THE PROBLEM » Print out every entry that follows, exactly as written.

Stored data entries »
-=-=-=-=-

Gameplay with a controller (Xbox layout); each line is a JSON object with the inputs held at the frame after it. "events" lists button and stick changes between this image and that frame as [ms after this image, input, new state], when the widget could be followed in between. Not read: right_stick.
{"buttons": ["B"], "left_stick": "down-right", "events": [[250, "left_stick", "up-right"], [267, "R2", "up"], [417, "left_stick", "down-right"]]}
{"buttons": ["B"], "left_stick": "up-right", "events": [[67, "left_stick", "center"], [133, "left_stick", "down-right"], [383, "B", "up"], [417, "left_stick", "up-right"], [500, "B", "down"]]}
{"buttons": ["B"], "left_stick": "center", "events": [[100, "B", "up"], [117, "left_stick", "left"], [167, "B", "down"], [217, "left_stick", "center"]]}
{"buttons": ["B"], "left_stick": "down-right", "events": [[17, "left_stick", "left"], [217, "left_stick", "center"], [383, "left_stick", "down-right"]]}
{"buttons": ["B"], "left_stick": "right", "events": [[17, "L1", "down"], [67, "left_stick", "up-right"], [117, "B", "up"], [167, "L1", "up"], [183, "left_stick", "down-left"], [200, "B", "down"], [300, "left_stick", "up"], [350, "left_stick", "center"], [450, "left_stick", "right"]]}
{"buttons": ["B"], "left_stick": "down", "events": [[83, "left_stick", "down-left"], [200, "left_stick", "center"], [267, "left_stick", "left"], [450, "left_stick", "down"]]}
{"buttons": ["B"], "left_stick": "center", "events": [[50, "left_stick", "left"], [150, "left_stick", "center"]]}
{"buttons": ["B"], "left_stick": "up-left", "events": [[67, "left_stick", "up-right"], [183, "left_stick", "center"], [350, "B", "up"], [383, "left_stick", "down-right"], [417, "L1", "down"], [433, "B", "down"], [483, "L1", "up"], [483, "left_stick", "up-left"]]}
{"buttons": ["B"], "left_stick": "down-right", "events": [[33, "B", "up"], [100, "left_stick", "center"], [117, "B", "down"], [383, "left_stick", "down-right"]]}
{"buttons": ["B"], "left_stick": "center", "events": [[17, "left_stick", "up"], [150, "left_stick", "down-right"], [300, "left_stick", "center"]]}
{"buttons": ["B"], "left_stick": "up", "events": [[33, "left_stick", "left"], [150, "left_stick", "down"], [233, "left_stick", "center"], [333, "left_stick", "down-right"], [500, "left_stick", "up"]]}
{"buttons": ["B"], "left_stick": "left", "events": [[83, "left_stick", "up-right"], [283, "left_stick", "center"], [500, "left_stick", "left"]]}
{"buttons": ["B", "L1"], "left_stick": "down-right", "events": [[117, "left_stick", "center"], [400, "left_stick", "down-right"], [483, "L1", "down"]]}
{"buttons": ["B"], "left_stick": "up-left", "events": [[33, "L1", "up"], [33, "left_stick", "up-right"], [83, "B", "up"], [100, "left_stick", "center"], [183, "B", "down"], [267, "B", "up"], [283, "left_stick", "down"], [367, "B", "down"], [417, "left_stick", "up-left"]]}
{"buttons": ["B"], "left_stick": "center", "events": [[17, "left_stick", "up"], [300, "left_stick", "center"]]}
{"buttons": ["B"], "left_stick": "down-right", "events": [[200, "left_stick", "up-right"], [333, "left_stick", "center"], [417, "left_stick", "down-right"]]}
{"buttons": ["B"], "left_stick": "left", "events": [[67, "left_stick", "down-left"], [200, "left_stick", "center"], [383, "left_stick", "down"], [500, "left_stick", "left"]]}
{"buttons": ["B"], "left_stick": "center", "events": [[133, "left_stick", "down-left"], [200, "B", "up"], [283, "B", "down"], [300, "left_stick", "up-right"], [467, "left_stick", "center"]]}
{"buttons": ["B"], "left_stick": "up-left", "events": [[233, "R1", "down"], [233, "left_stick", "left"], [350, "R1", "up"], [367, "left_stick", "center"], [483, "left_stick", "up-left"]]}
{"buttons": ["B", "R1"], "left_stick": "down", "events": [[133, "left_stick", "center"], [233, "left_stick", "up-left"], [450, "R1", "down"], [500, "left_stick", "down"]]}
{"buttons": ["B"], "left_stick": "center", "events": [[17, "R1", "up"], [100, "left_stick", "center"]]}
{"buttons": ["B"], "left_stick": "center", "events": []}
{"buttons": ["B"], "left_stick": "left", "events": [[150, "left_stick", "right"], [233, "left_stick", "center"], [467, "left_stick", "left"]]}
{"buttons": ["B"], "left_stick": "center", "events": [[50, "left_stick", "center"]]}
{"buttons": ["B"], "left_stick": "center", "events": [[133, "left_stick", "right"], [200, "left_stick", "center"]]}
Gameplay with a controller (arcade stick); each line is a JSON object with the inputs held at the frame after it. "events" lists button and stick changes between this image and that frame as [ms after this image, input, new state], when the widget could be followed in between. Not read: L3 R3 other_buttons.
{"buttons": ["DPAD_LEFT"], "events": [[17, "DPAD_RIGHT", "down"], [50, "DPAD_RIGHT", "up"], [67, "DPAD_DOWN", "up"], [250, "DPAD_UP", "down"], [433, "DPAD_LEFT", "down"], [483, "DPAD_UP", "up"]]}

-=-=-=-=-

EXERCISE SOLUTION »
Gameplay with a controller (Xbox layout); each line is a JSON object with the inputs held at the frame after it. "events" lists button and stick changes between this image and that frame as [ms after this image, input, new state], when the widget could be followed in between. Not read: right_stick.
{"buttons": ["B"], "left_stick": "down-right", "events": [[250, "left_stick", "up-right"], [267, "R2", "up"], [417, "left_stick", "down-right"]]}
{"buttons": ["B"], "left_stick": "up-right", "events": [[67, "left_stick", "center"], [133, "left_stick", "down-right"], [383, "B", "up"], [417, "left_stick", "up-right"], [500, "B", "down"]]}
{"buttons": ["B"], "left_stick": "center", "events": [[100, "B", "up"], [117, "left_stick", "left"], [167, "B", "down"], [217, "left_stick", "center"]]}
{"buttons": ["B"], "left_stick": "down-right", "events": [[17, "left_stick", "left"], [217, "left_stick", "center"], [383, "left_stick", "down-right"]]}
{"buttons": ["B"], "left_stick": "right", "events": [[17, "L1", "down"], [67, "left_stick", "up-right"], [117, "B", "up"], [167, "L1", "up"], [183, "left_stick", "down-left"], [200, "B", "down"], [300, "left_stick", "up"], [350, "left_stick", "center"], [450, "left_stick", "right"]]}
{"buttons": ["B"], "left_stick": "down", "events": [[83, "left_stick", "down-left"], [200, "left_stick", "center"], [267, "left_stick", "left"], [450, "left_stick", "down"]]}
{"buttons": ["B"], "left_stick": "center", "events": [[50, "left_stick", "left"], [150, "left_stick", "center"]]}
{"buttons": ["B"], "left_stick": "up-left", "events": [[67, "left_stick", "up-right"], [183, "left_stick", "center"], [350, "B", "up"], [383, "left_stick", "down-right"], [417, "L1", "down"], [433, "B", "down"], [483, "L1", "up"], [483, "left_stick", "up-left"]]}
{"buttons": ["B"], "left_stick": "down-right", "events": [[33, "B", "up"], [100, "left_stick", "center"], [117, "B", "down"], [383, "left_stick", "down-right"]]}
{"buttons": ["B"], "left_stick": "center", "events": [[17, "left_stick", "up"], [150, "left_stick", "down-right"], [300, "left_stick", "center"]]}
{"buttons": ["B"], "left_stick": "up", "events": [[33, "left_stick", "left"], [150, "left_stick", "down"], [233, "left_stick", "center"], [333, "left_stick", "down-right"], [500, "left_stick", "up"]]}
{"buttons": ["B"], "left_stick": "left", "events": [[83, "left_stick", "up-right"], [283, "left_stick", "center"], [500, "left_stick", "left"]]}
{"buttons": ["B", "L1"], "left_stick": "down-right", "events": [[117, "left_stick", "center"], [400, "left_stick", "down-right"], [483, "L1", "down"]]}
{"buttons": ["B"], "left_stick": "up-left", "events": [[33, "L1", "up"], [33, "left_stick", "up-right"], [83, "B", "up"], [100, "left_stick", "center"], [183, "B", "down"], [267, "B", "up"], [283, "left_stick", "down"], [367, "B", "down"], [417, "left_stick", "up-left"]]}
{"buttons": ["B"], "left_stick": "center", "events": [[17, "left_stick", "up"], [300, "left_stick", "center"]]}
{"buttons": ["B"], "left_stick": "down-right", "events": [[200, "left_stick", "up-right"], [333, "left_stick", "center"], [417, "left_stick", "down-right"]]}
{"buttons": ["B"], "left_stick": "left", "events": [[67, "left_stick", "down-left"], [200, "left_stick", "center"], [383, "left_stick", "down"], [500, "left_stick", "left"]]}
{"buttons": ["B"], "left_stick": "center", "events": [[133, "left_stick", "down-left"], [200, "B", "up"], [283, "B", "down"], [300, "left_stick", "up-right"], [467, "left_stick", "center"]]}
{"buttons": ["B"], "left_stick": "up-left", "events": [[233, "R1", "down"], [233, "left_stick", "left"], [350, "R1", "up"], [367, "left_stick", "center"], [483, "left_stick", "up-left"]]}
{"buttons": ["B", "R1"], "left_stick": "down", "events": [[133, "left_stick", "center"], [233, "left_stick", "up-left"], [450, "R1", "down"], [500, "left_stick", "down"]]}
{"buttons": ["B"], "left_stick": "center", "events": [[17, "R1", "up"], [100, "left_stick", "center"]]}
{"buttons": ["B"], "left_stick": "center", "events": []}
{"buttons": ["B"], "left_stick": "left", "events": [[150, "left_stick", "right"], [233, "left_stick", "center"], [467, "left_stick", "left"]]}
{"buttons": ["B"], "left_stick": "center", "events": [[50, "left_stick", "center"]]}
{"buttons": ["B"], "left_stick": "center", "events": [[133, "left_stick", "right"], [200, "left_stick", "center"]]}
Gameplay with a controller (arcade stick); each line is a JSON object with the inputs held at the frame after it. "events" lists button and stick changes between this image and that frame as [ms after this image, input, new state], when the widget could be followed in between. Not read: L3 R3 other_buttons.
{"buttons": ["DPAD_LEFT"], "events": [[17, "DPAD_RIGHT", "down"], [50, "DPAD_RIGHT", "up"], [67, "DPAD_DOWN", "up"], [250, "DPAD_UP", "down"], [433, "DPAD_LEFT", "down"], [483, "DPAD_UP", "up"]]}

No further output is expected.